Work order:
Copy the records exactly. Every line must match.

Dataset entries:

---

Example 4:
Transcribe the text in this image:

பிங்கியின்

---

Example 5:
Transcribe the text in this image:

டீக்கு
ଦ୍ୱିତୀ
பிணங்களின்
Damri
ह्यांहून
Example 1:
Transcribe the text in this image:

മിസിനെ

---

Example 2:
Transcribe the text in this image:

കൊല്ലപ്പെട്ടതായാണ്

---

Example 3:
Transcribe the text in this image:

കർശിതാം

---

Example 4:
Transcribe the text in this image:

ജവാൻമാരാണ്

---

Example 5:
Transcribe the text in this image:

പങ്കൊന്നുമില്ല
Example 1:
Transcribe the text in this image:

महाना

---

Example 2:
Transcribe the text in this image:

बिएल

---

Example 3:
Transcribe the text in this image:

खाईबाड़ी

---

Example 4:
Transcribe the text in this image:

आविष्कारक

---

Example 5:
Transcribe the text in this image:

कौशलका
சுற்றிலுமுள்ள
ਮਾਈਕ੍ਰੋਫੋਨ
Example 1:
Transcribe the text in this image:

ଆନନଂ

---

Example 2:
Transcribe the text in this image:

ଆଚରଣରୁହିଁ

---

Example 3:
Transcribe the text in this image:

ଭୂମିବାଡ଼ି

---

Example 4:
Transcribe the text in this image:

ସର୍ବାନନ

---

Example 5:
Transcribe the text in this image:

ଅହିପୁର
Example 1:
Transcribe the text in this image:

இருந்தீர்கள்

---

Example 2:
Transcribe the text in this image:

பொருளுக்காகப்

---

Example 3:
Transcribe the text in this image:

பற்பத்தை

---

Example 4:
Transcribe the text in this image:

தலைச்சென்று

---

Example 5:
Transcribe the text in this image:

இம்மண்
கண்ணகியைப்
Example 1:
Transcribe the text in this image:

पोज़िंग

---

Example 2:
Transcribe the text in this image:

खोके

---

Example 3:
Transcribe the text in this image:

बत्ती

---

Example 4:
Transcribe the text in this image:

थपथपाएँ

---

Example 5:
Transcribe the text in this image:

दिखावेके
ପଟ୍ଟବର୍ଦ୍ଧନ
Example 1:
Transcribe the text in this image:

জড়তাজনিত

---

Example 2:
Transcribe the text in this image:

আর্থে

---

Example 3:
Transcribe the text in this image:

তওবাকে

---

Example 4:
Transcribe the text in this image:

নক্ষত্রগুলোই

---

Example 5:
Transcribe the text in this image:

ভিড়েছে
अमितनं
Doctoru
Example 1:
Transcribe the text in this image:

Solution:
---

Example 4:
Transcribe the text in this image:

பிங்கியின்

---

Example 5:
Transcribe the text in this image:

டீக்கு
ଦ୍ୱିତୀ
பிணங்களின்
Damri
ह्यांहून
Example 1:
Transcribe the text in this image:

മിസിനെ

---

Example 2:
Transcribe the text in this image:

കൊല്ലപ്പെട്ടതായാണ്

---

Example 3:
Transcribe the text in this image:

കർശിതാം

---

Example 4:
Transcribe the text in this image:

ജവാൻമാരാണ്

---

Example 5:
Transcribe the text in this image:

പങ്കൊന്നുമില്ല
Example 1:
Transcribe the text in this image:

महाना

---

Example 2:
Transcribe the text in this image:

बिएल

---

Example 3:
Transcribe the text in this image:

खाईबाड़ी

---

Example 4:
Transcribe the text in this image:

आविष्कारक

---

Example 5:
Transcribe the text in this image:

कौशलका
சுற்றிலுமுள்ள
ਮਾਈਕ੍ਰੋਫੋਨ
Example 1:
Transcribe the text in this image:

ଆନନଂ

---

Example 2:
Transcribe the text in this image:

ଆଚରଣରୁହିଁ

---

Example 3:
Transcribe the text in this image:

ଭୂମିବାଡ଼ି

---

Example 4:
Transcribe the text in this image:

ସର୍ବାନନ

---

Example 5:
Transcribe the text in this image:

ଅହିପୁର
Example 1:
Transcribe the text in this image:

இருந்தீர்கள்

---

Example 2:
Transcribe the text in this image:

பொருளுக்காகப்

---

Example 3:
Transcribe the text in this image:

பற்பத்தை

---

Example 4:
Transcribe the text in this image:

தலைச்சென்று

---

Example 5:
Transcribe the text in this image:

இம்மண்
கண்ணகியைப்
Example 1:
Transcribe the text in this image:

पोज़िंग

---

Example 2:
Transcribe the text in this image:

खोके

---

Example 3:
Transcribe the text in this image:

बत्ती

---

Example 4:
Transcribe the text in this image:

थपथपाएँ

---

Example 5:
Transcribe the text in this image:

दिखावेके
ପଟ୍ଟବର୍ଦ୍ଧନ
Example 1:
Transcribe the text in this image:

জড়তাজনিত

---

Example 2:
Transcribe the text in this image:

আর্থে

---

Example 3:
Transcribe the text in this image:

তওবাকে

---

Example 4:
Transcribe the text in this image:

নক্ষত্রগুলোই

---

Example 5:
Transcribe the text in this image:

ভিড়েছে
अमितनं
Doctoru
Example 1:
Transcribe the text in this image:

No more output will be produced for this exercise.